_Action item_
Please copy every line of each item below without changing anything.

_Data provided_
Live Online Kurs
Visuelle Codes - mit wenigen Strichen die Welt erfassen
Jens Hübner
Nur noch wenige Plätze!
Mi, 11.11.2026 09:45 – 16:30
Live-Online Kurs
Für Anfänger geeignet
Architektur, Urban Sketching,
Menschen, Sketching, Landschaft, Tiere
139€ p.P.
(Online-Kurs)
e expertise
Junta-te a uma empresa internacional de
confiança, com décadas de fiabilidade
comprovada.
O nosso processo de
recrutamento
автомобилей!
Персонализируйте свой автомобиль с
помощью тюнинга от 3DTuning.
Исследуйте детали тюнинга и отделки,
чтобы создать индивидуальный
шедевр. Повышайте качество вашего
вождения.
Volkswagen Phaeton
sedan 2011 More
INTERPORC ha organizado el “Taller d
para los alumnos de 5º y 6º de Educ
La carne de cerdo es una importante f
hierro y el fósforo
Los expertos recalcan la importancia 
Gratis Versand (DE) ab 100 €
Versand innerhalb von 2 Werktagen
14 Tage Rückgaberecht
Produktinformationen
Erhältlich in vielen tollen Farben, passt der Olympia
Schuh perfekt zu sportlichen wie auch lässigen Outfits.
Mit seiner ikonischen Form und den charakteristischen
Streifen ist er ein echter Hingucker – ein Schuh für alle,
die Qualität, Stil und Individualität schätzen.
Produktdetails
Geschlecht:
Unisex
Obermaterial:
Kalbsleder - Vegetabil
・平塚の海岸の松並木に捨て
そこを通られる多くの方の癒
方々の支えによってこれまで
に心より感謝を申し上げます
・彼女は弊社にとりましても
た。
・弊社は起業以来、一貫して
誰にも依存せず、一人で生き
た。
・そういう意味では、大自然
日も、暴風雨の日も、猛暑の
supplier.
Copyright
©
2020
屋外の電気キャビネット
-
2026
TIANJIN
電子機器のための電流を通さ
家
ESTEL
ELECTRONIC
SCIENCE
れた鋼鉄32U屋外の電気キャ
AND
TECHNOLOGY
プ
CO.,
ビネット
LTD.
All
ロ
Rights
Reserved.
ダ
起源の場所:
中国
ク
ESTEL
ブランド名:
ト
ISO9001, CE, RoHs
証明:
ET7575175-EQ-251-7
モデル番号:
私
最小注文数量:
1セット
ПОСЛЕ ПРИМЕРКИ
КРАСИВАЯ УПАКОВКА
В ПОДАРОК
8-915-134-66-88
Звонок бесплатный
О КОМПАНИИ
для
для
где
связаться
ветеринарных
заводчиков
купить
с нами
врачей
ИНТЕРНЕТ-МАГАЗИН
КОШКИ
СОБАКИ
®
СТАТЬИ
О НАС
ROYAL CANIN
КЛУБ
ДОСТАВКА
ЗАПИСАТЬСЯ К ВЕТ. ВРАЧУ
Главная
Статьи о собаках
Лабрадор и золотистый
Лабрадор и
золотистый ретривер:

_Result of this task_
Live Online Kurs
Visuelle Codes - mit wenigen Strichen die Welt erfassen
Jens Hübner
Nur noch wenige Plätze!
Mi, 11.11.2026 09:45 – 16:30
Live-Online Kurs
Für Anfänger geeignet
Architektur, Urban Sketching,
Menschen, Sketching, Landschaft, Tiere
139€ p.P.
(Online-Kurs)
e expertise
Junta-te a uma empresa internacional de
confiança, com décadas de fiabilidade
comprovada.
O nosso processo de
recrutamento
автомобилей!
Персонализируйте свой автомобиль с
помощью тюнинга от 3DTuning.
Исследуйте детали тюнинга и отделки,
чтобы создать индивидуальный
шедевр. Повышайте качество вашего
вождения.
Volkswagen Phaeton
sedan 2011 More
INTERPORC ha organizado el “Taller d
para los alumnos de 5º y 6º de Educ
La carne de cerdo es una importante f
hierro y el fósforo
Los expertos recalcan la importancia 
Gratis Versand (DE) ab 100 €
Versand innerhalb von 2 Werktagen
14 Tage Rückgaberecht
Produktinformationen
Erhältlich in vielen tollen Farben, passt der Olympia
Schuh perfekt zu sportlichen wie auch lässigen Outfits.
Mit seiner ikonischen Form und den charakteristischen
Streifen ist er ein echter Hingucker – ein Schuh für alle,
die Qualität, Stil und Individualität schätzen.
Produktdetails
Geschlecht:
Unisex
Obermaterial:
Kalbsleder - Vegetabil
・平塚の海岸の松並木に捨て
そこを通られる多くの方の癒
方々の支えによってこれまで
に心より感謝を申し上げます
・彼女は弊社にとりましても
た。
・弊社は起業以来、一貫して
誰にも依存せず、一人で生き
た。
・そういう意味では、大自然
日も、暴風雨の日も、猛暑の
supplier.
Copyright
©
2020
屋外の電気キャビネット
-
2026
TIANJIN
電子機器のための電流を通さ
家
ESTEL
ELECTRONIC
SCIENCE
れた鋼鉄32U屋外の電気キャ
AND
TECHNOLOGY
プ
CO.,
ビネット
LTD.
All
ロ
Rights
Reserved.
ダ
起源の場所:
中国
ク
ESTEL
ブランド名:
ト
ISO9001, CE, RoHs
証明:
ET7575175-EQ-251-7
モデル番号:
私
最小注文数量:
1セット
ПОСЛЕ ПРИМЕРКИ
КРАСИВАЯ УПАКОВКА
В ПОДАРОК
8-915-134-66-88
Звонок бесплатный
О КОМПАНИИ
для
для
где
связаться
ветеринарных
заводчиков
купить
с нами
врачей
ИНТЕРНЕТ-МАГАЗИН
КОШКИ
СОБАКИ
®
СТАТЬИ
О НАС
ROYAL CANIN
КЛУБ
ДОСТАВКА
ЗАПИСАТЬСЯ К ВЕТ. ВРАЧУ
Главная
Статьи о собаках
Лабрадор и золотистый
Лабрадор и
золотистый ретривер:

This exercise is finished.